Sam Abuelsamid, a senior analyst at Navigant Research, said Hyundai and Kia each will be selling compact SUVs in the U.S. beginning early next year that can travel 240 miles on a single battery charge, about the same as the Bolt. Ford will be launching a number of new plug-in hybrid models in 2019, including the Lincoln Aviator, Explorer and Escape.
“With the intensifying market shift away from cars to utility vehicles all of these are expected to be more popular than the Bolt,” Abuelsamid said. To remain competitive against the new entries, “GM will likely have to cut the (retail price) of the Bolt as well as any additional EVs they launch next year by the corresponding reduction in the tax credits,” he said.
Karl Brauer, executive publisher of Autotrader and Kelley Blue Book, said the credit is “hugely important” to electric vehicle manufacturers. Lowering the up-front cost of the vehicle typically plays a significant role in sales, he said, citing surveys that show more consumers would buy electric vehicles if the cars were affordably priced.

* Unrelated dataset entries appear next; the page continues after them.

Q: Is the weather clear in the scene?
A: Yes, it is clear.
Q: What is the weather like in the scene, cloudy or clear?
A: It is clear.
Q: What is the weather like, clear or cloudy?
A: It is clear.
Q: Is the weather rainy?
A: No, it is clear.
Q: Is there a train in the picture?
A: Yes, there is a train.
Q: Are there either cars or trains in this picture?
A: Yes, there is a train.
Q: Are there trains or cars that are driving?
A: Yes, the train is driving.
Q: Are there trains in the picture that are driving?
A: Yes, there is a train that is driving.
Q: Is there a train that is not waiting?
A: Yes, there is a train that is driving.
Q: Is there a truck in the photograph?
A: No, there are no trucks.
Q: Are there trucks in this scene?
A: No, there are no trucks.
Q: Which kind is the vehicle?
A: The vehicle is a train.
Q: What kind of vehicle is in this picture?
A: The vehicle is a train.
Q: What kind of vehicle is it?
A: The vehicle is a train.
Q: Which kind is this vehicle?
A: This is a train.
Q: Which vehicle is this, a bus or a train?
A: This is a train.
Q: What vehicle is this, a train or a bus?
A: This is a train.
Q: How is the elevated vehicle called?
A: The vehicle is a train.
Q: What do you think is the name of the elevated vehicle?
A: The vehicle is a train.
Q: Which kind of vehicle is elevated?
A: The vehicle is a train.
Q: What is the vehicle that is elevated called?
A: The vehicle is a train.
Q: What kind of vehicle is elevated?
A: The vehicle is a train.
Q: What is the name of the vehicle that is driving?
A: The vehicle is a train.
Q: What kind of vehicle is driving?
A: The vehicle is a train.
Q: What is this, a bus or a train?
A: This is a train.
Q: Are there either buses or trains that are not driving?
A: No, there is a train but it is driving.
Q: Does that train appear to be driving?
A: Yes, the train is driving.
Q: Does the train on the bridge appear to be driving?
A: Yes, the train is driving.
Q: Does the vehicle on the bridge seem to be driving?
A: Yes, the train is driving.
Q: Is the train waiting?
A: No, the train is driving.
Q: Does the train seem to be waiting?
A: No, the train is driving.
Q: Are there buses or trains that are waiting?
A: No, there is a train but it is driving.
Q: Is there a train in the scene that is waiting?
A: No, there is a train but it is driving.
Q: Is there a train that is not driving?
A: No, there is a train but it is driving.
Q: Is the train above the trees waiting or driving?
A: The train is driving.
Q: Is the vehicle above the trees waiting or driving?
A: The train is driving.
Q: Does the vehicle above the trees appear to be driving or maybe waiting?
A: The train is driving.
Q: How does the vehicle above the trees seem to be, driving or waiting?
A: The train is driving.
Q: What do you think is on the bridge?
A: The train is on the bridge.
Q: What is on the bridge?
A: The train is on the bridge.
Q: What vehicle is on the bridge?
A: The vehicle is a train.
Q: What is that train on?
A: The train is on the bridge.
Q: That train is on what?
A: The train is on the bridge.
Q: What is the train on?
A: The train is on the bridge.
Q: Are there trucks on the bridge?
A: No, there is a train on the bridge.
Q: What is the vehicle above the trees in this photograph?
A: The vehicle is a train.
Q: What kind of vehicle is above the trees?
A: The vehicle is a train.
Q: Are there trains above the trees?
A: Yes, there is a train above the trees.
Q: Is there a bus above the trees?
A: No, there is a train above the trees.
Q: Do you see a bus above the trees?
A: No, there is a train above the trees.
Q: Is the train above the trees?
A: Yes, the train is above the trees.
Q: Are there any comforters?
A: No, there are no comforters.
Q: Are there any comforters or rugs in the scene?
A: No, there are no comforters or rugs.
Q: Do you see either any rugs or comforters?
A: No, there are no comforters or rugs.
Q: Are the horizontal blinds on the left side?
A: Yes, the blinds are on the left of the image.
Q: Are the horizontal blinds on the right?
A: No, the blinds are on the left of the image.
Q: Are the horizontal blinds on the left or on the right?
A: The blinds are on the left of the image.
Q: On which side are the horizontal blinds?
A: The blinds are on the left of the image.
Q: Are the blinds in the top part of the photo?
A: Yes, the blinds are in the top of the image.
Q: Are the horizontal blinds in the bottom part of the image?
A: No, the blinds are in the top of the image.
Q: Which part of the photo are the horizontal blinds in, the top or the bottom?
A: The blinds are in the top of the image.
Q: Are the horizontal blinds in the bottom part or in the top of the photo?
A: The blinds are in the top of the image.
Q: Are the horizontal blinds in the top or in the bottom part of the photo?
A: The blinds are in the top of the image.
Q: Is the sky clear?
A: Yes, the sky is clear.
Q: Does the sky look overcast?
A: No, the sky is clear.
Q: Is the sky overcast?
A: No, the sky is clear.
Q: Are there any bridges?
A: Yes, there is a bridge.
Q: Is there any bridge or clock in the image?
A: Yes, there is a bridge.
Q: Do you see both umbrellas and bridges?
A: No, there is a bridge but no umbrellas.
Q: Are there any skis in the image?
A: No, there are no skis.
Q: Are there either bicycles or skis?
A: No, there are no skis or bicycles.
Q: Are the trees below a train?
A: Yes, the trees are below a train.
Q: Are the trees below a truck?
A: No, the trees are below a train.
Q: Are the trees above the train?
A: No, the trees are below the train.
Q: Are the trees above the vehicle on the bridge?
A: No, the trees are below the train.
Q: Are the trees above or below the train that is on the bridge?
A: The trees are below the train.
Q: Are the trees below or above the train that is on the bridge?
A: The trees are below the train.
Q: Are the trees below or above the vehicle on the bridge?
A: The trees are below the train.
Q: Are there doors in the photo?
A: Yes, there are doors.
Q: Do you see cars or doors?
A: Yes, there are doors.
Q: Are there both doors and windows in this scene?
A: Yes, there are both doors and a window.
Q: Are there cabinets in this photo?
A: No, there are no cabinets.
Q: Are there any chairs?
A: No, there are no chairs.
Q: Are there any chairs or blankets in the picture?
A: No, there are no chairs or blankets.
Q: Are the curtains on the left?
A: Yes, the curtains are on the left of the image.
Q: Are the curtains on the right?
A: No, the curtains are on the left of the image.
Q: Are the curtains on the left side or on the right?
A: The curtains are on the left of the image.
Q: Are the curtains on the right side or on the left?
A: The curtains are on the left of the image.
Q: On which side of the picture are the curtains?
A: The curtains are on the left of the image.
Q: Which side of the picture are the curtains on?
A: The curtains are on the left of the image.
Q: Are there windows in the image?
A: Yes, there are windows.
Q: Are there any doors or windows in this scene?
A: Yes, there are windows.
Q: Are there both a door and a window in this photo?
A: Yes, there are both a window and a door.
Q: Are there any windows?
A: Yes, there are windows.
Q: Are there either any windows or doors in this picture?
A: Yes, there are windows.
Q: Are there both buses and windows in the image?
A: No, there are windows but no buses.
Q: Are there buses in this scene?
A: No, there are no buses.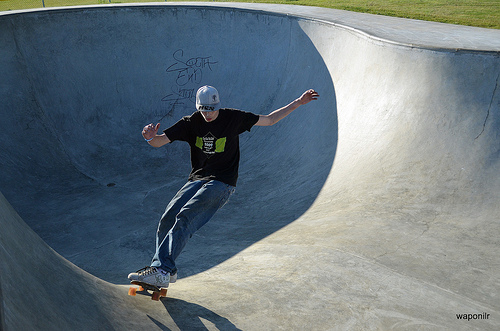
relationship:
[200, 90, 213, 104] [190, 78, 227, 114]
grey baseball cap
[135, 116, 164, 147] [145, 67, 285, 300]
hand of boy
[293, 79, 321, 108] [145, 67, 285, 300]
hand of boy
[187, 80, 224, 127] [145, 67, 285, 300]
head of boy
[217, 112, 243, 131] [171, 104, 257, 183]
black tee shirt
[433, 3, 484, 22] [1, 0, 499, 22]
green grassy field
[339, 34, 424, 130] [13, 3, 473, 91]
gray skate park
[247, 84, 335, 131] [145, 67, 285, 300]
arm of boy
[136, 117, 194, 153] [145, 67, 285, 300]
arms of boy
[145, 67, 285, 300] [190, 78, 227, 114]
skateboarder wearing hat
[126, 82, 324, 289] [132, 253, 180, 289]
boy wearing sneakers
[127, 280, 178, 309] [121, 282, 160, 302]
skateboard has wheels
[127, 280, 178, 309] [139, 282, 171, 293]
skateboard has wheels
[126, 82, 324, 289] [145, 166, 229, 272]
boy wearing jeans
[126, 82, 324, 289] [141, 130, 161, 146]
boy has bracelet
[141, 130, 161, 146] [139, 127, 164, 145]
bracelet on wrist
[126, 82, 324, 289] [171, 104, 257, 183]
boy wearing t-shirt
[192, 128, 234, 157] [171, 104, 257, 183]
design on shirt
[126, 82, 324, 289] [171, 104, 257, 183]
boy has shirt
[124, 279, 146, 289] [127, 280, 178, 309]
tip of skateboard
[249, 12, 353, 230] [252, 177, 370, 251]
shadow on ground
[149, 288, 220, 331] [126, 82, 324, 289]
shadow of boy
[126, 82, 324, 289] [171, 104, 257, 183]
boy wearing shirt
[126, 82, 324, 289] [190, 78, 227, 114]
boy wearing cap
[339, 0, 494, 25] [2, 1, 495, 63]
grass in background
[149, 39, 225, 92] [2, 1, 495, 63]
graffiti in background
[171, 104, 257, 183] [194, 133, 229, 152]
shirt has green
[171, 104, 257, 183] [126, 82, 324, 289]
shirt of boy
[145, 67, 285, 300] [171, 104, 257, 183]
man wearing shirt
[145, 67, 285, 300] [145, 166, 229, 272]
man wearing jeans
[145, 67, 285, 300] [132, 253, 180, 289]
man wearing shoes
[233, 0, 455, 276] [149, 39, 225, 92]
ramp has writing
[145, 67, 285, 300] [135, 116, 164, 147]
man has hand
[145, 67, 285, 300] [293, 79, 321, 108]
man has hand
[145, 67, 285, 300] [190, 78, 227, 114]
man wearing cap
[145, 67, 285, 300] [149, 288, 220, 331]
man casting shadow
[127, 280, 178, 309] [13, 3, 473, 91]
skateboard in park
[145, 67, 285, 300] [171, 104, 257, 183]
guy in shirt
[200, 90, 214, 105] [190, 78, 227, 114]
grey knit cap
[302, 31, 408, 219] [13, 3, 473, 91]
wall of park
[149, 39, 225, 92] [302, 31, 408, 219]
graffiti on wall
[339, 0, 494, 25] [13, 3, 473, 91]
grass above park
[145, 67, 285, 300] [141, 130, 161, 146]
boy wearing bracelet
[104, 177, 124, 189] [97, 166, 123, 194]
drain for water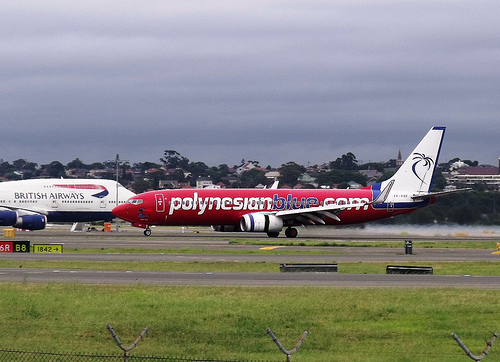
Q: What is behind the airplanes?
A: A line of trees and houses.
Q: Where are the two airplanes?
A: On the tarmac.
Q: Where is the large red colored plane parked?
A: On a gray landing strip.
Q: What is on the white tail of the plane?
A: Blue parts and a logo.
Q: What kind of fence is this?
A: Gray metal barbed wire.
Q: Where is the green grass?
A: On an airfield.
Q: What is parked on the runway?
A: A red colored plane.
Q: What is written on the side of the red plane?
A: Polynesian blue.com.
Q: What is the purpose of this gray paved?
A: Runway for plane.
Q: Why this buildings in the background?
A: The surrounding of airport.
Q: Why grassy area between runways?
A: No pavement.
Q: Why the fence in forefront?
A: An wall of airport.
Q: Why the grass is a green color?
A: A natural color of grass.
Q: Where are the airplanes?
A: On the runway.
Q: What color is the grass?
A: Green.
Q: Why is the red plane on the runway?
A: It just landed.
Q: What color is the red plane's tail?
A: White.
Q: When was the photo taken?
A: Daytime.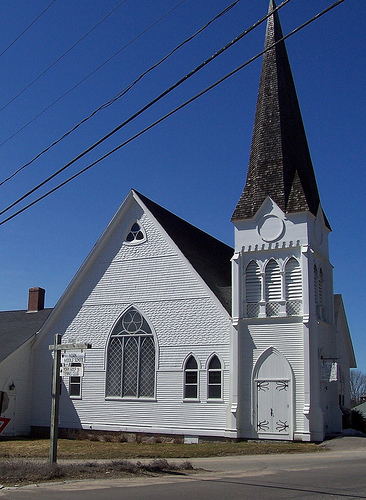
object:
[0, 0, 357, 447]
church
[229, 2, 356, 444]
steeple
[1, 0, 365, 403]
sky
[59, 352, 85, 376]
sign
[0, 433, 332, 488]
grass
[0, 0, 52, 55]
power lines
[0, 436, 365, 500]
road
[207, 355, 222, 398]
windows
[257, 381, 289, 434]
door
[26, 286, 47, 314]
chimney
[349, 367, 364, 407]
tree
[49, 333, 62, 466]
post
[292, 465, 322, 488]
part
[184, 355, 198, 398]
window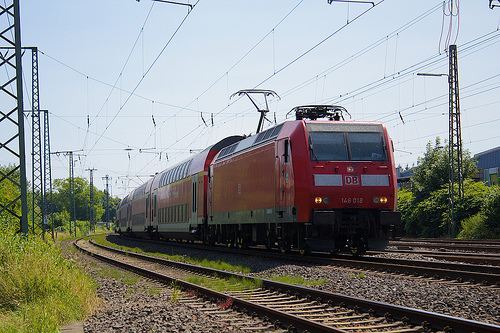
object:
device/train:
[228, 83, 278, 131]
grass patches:
[200, 273, 257, 287]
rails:
[97, 239, 276, 330]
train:
[104, 97, 406, 263]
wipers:
[306, 135, 319, 163]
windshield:
[306, 123, 384, 163]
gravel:
[321, 272, 385, 302]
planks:
[234, 284, 271, 296]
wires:
[351, 3, 406, 52]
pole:
[438, 38, 464, 174]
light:
[415, 68, 455, 81]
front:
[286, 114, 404, 241]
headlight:
[313, 194, 330, 204]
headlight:
[373, 192, 390, 206]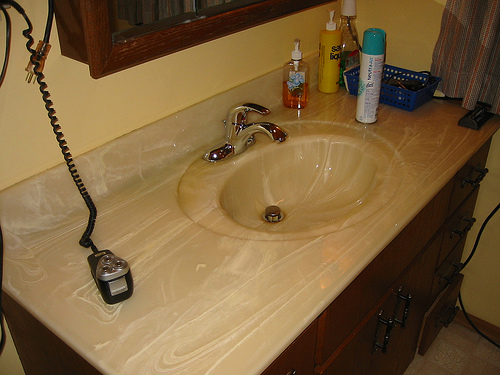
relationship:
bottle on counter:
[279, 37, 310, 110] [2, 46, 499, 372]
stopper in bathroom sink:
[253, 187, 323, 259] [173, 119, 406, 242]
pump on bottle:
[290, 37, 303, 60] [281, 37, 309, 107]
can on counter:
[354, 27, 386, 123] [2, 46, 499, 372]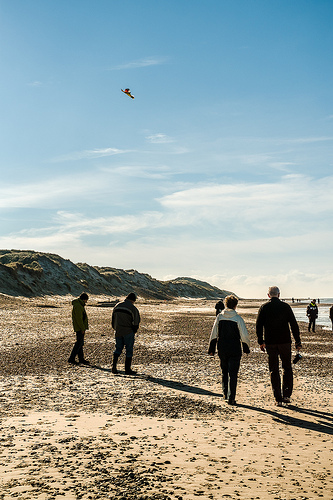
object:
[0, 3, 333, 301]
sky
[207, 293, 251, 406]
people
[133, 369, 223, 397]
shade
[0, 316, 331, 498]
beach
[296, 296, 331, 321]
water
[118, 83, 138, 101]
object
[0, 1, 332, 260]
air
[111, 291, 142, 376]
these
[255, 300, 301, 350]
sweater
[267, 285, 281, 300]
hair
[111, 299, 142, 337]
jacket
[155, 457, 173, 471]
rocks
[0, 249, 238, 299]
dunes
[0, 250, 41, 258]
plants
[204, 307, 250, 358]
sweater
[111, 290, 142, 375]
man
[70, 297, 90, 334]
jacket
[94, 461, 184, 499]
stones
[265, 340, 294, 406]
trouser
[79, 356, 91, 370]
shoe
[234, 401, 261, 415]
edge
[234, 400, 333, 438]
shadow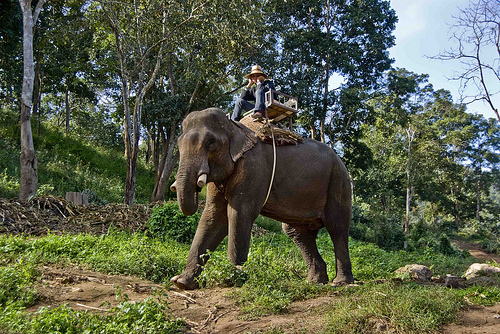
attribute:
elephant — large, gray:
[146, 90, 402, 295]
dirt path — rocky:
[8, 228, 499, 333]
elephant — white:
[156, 99, 359, 286]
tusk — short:
[164, 172, 209, 191]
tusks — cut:
[167, 173, 209, 190]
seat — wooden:
[241, 91, 300, 133]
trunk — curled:
[174, 147, 210, 216]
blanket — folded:
[239, 113, 306, 153]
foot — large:
[162, 270, 202, 290]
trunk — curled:
[172, 157, 197, 202]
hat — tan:
[246, 66, 262, 76]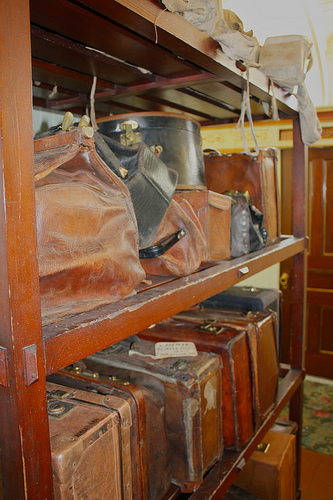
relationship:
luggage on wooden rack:
[29, 100, 283, 306] [0, 0, 311, 497]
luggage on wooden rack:
[50, 279, 292, 492] [0, 0, 311, 497]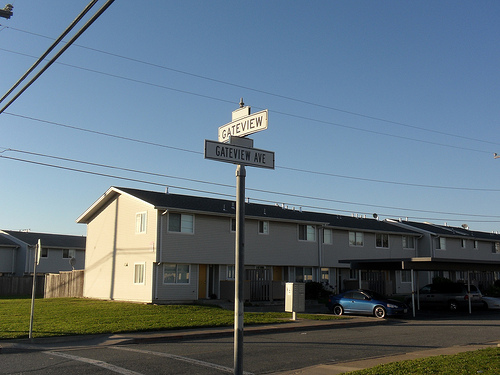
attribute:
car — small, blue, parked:
[327, 285, 404, 314]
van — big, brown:
[404, 283, 484, 306]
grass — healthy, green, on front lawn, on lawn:
[1, 297, 319, 340]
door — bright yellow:
[201, 265, 211, 300]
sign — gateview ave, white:
[205, 141, 276, 170]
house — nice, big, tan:
[82, 195, 499, 323]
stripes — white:
[48, 339, 256, 375]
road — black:
[1, 320, 498, 373]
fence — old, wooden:
[4, 270, 83, 300]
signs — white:
[202, 98, 275, 171]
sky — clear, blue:
[3, 1, 498, 182]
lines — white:
[50, 346, 218, 373]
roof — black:
[114, 187, 409, 231]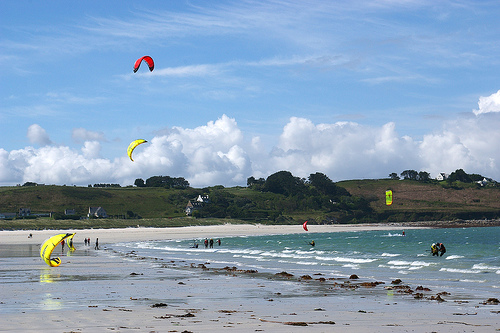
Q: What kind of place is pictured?
A: It is a beach.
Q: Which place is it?
A: It is a beach.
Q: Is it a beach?
A: Yes, it is a beach.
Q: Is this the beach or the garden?
A: It is the beach.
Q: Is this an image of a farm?
A: No, the picture is showing a beach.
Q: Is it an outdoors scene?
A: Yes, it is outdoors.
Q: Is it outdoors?
A: Yes, it is outdoors.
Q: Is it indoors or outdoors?
A: It is outdoors.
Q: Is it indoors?
A: No, it is outdoors.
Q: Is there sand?
A: Yes, there is sand.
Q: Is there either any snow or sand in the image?
A: Yes, there is sand.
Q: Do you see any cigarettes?
A: No, there are no cigarettes.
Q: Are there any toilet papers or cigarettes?
A: No, there are no cigarettes or toilet papers.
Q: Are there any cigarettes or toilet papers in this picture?
A: No, there are no cigarettes or toilet papers.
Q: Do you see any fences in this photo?
A: No, there are no fences.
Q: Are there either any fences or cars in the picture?
A: No, there are no fences or cars.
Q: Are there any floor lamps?
A: No, there are no floor lamps.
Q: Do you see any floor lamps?
A: No, there are no floor lamps.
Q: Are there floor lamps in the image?
A: No, there are no floor lamps.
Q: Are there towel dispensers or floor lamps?
A: No, there are no floor lamps or towel dispensers.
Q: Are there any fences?
A: No, there are no fences.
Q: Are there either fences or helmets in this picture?
A: No, there are no fences or helmets.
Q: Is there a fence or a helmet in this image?
A: No, there are no fences or helmets.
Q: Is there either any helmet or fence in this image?
A: No, there are no fences or helmets.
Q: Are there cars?
A: No, there are no cars.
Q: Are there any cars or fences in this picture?
A: No, there are no cars or fences.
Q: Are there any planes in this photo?
A: No, there are no planes.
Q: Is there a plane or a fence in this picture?
A: No, there are no airplanes or fences.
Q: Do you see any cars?
A: No, there are no cars.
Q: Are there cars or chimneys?
A: No, there are no cars or chimneys.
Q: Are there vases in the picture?
A: No, there are no vases.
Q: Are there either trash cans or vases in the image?
A: No, there are no vases or trash cans.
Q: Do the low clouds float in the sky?
A: Yes, the clouds float in the sky.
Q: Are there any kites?
A: Yes, there is a kite.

GM joined forces with Tesla and Nissan as well as several consumer and environmental groups to broaden its lobbying push even further. The EV Drive Coalition, which was launched in November, urged lawmakers in an open letter last week to put a provision in the must-pass government spending bill that does away with the 200,000-car limit.
“Eliminating the per-manufacturer cap will level the playing field for all EV manufacturers and spur innovation among domestic manufacturers, ensuring America's leadership in the hyper-competitive, global auto market,” the coalition said.
Tesla hit its 200,000 mark in July and Nissan has sold nearly 128,000 electric vehicles, according to data compiled by the car shopping site Edmunds.com. Other automakers are a long way from the ceiling: Hyundai, for example, has sold 15,550 plug-in vehicles, the numbers show, while Toyota is around 94,000 in electric vehicle sales.
Jeannine Ginivan, a GM spokeswoman, said the tax credit should be modified but declined to say whether the automaker backs a specific piece of legislation that would remove the cap.
“We believe an important part of reaching a zero emissions future and establishing the U.S. as the leader in electrification is to continue to provide a federal tax credit to help make electric vehicles more affordable for all customers,” Ginivan said in an email.
In addition to GM's in-house lobbyists, four lobbyists from Hance Scarborough, the Austin, Texas-based firm that Hance founded in 1994, are working on GM's behalf, including Hance, according to disclosure records.
GM also contracted with two other lobbying firms earlier this year to focus on electric and automated vehicle issues: the Polaris-Hutton Group and the DS2 Group. A fourth firm, the S-3 Group, was hired by GM in 2014 and earlier this year added the tax credit to its portfolio of lobbying issues.